Harris to Lead, But Will Economic Policies Change?

Goldman Sachs has indicated that Kamala Harris’ economic strategies are unlikely to differ significantly from President Biden’s if she becomes the Democratic presidential nominee. This assessment comes in light of Biden’s recent decision to withdraw from the race amid increasing calls for him to step down following a subpar debate performance against Donald Trump.

Biden publicly endorsed Harris shortly after his announcement, and she has since confirmed her intention to run, garnering support from notable figures such as California Governor Gavin Newsom, Pennsylvania Governor Josh Shapiro, and New Jersey Governor Phil Murphy. Despite this transition in leadership, Goldman analysts, led by chief economist Jan Hatzius, predict that there will not be a substantial change in the Democratic fiscal and trade policy agenda under Harris’ potential nomination.

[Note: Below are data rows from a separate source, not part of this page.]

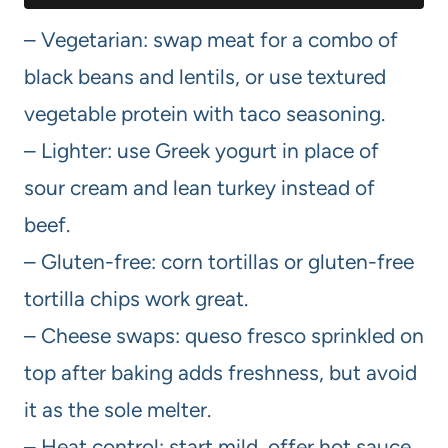
– Vegetarian: swap meat for a combo of
black beans and lentils, or use textured
vegetable protein with taco seasoning.
– Lighter: use Greek yogurt in place of
sour cream and lean turkey instead of
beef.
– Gluten-free: corn tortillas or gluten-free
tortilla chips work great.
– Cheese swaps: queso fresco sprinkled on
top after baking adds freshness, but avoid
it as the sole melter.
– Heat control: start mild, offer hot sauce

Goldman Sachs estimates that the chances of Democrats winning the presidency may improve slightly but remains below 40%. The firm has previously stated that tax policies will be a central issue in the coming year, particularly as provisions from the Tax Cuts and Jobs Act are set to expire at the end of 2025. The outcome of the election will determine whether these tax cuts are extended or if new taxes are introduced.

The firm’s fiscal policy forecasts include several key figures: a proposed tax rate of 39.6% on individuals earning $400,000 or more, an increase from the current rates; a corporate tax rate proposal from Biden of 28%, although Goldman expresses skepticism about Congress agreeing to that figure, suggesting a 25% rate is more feasible; and a rise in the proposed Social Security and Medicare tax rate for high earners from 3.8% to 5%.

If Harris secures the nomination, predictions suggest that potential vice presidential candidates could include Governors Shapiro, Roy Cooper of North Carolina, Andy Beshear of Kentucky, or Senator Mark Kelly of Arizona.